*** Lerntext ***

Video-Interview mit Jäger auf der Website weitererzählen.at: - Link
Kommunistischer Widerstand
Jäger hatte sich als Jugendliche im nationalsozialistischen Österreich dem kommunistischen Widerstand angeschlossen, wurde denunziert und verurteilt. Sie war in verschiedenen Gefängnissen und im Konzentrationslager Ravensbrück inhaftiert. Nach dem Krieg entschied sie, in der DDR zu leben. Sie übte ihren Beruf aus, sie wurde Mutter. Es war ihr ein Anliegen, über die nationalsozialistischen Verbrechen aufzuklären. Als Kommunistin und „glühende, heute weniger, früher mehr, Antifaschistin“ lehnte sie Gott, der die Menschen im Stich gelassen hatte, ab. Dennoch ist ihre christlich-katholische Sozialisation in Wien und das sich daran Reiben auch in diesem Gespräch von 1998 spürbar.
_erinnern.at_ hat dieses Interview für Schule und Forschung aufbereitet. Ausschnitte aus dem Gespräch sind auf der Schul-DVD „Das Vermächtnis“ und im Interview-Archiv weiter_erzählen zu sehen. SchülerInnen äußern immer wieder, wie beeindruckt sie von der Widerstandskämpferin sind.
Widerstand und Haft
Lisl Jäger wurde 1924 in Wien in eine arme Familie geboren. Sie hatte drei Geschwister und wuchs im sozialdemokratischen Milieu im Gemeindebau auf. Ihre Familie wandte sich vom Katholizismus ab, lehnte Austrofaschismus ebenso wie Nationalsozialismus ab. Als Mitglied der Gruppe Neubauer und des Kommunistischen Jugendverbandes leistete sie wie ihre Familienmitglieder und ihre FreundInnen nach dem „Anschluss“ Österreichs Widerstand gegen die nationalsozialistische Herrschaft. Jäger versuchte, Soldaten zu überzeugen, zu desertieren, verteilte Flugblätter und klebte Plakate. Beruflich war sie in einer Papierwarenhandlung tätig.

*** Bereitgestellte Daten ***

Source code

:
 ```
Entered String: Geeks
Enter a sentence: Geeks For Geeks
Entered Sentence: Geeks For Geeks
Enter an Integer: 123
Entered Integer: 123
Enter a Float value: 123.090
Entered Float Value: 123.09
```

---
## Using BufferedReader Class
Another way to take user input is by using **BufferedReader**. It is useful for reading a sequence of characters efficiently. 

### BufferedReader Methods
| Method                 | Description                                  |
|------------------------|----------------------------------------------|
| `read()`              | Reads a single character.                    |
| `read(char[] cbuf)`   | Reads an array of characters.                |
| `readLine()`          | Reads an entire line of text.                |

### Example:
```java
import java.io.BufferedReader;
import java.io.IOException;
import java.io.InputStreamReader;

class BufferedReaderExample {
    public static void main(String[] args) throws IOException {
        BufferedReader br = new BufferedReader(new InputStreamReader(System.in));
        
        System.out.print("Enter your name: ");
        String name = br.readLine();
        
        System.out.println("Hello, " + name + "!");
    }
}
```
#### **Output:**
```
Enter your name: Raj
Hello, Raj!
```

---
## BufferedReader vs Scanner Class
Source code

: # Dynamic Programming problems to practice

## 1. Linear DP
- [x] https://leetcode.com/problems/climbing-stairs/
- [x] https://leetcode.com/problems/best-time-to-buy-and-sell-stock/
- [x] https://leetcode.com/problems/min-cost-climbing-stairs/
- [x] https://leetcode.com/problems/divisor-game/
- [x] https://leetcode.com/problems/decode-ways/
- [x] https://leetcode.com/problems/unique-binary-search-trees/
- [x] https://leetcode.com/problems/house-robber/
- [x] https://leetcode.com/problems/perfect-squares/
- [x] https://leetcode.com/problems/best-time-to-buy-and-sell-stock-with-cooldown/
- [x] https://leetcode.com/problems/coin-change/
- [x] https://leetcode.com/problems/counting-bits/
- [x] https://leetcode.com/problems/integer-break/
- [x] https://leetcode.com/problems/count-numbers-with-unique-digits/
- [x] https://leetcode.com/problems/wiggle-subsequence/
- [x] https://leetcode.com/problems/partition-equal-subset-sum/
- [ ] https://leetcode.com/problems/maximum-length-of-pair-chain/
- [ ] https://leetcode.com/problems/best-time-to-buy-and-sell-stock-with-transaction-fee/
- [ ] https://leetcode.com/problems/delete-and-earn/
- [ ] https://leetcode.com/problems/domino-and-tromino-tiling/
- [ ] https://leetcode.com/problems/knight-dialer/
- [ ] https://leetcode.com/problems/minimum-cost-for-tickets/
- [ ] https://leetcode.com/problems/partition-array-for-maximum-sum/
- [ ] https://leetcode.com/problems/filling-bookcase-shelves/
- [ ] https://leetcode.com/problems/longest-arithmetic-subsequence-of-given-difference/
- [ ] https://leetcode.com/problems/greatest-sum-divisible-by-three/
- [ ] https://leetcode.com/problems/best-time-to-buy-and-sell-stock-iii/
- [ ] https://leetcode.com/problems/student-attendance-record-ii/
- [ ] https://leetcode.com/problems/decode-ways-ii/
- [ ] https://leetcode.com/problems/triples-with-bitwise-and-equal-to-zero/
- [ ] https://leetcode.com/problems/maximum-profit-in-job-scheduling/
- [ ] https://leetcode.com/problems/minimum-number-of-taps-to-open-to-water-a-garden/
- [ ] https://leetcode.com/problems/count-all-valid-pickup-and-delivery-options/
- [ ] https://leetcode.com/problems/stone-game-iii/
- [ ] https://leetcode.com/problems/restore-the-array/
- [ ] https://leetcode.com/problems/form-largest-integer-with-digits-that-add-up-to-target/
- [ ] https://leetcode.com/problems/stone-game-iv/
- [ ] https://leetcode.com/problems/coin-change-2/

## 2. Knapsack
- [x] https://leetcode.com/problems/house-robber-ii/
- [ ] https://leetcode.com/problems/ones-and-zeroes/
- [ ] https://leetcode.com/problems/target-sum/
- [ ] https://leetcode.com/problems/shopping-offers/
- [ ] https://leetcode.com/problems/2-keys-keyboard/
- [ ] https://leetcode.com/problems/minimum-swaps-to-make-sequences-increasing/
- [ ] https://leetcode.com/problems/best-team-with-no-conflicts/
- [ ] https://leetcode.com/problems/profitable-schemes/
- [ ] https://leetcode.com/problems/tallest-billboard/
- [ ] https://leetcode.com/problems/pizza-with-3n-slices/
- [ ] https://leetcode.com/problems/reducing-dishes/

***

Aufgaben →
a – Beantworte anhand des Lerntexts:
(i) In welchem Jahr wurde Lisl Jäger geboren?
(ii) In welchem Konzentrationslager war sie inhaftiert?
(iii) Wie heißt die Schul-DVD mit Ausschnitten aus dem Gespräch?
b – Schreib einen Abschnitt des Lerntexts wortgetreu ab. Setz bei den Worten „Widerstand und Haft“ ein und hör nach „einer Papierwarenhandlung tätig.“ auf.

Erwartete Lösungen →
a –
(i) 1924
(ii) Ravensbrück
(iii) „Das Vermächtnis“

b –
Widerstand und Haft
Lisl Jäger wurde 1924 in Wien in eine arme Familie geboren. Sie hatte drei Geschwister und wuchs im sozialdemokratischen Milieu im Gemeindebau auf. Ihre Familie wandte sich vom Katholizismus ab, lehnte Austrofaschismus ebenso wie Nationalsozialismus ab. Als Mitglied der Gruppe Neubauer und des Kommunistischen Jugendverbandes leistete sie wie ihre Familienmitglieder und ihre FreundInnen nach dem „Anschluss“ Österreichs Widerstand gegen die nationalsozialistische Herrschaft. Jäger versuchte, Soldaten zu überzeugen, zu desertieren, verteilte Flugblätter und klebte Plakate. Beruflich war sie in einer Papierwarenhandlung tätig.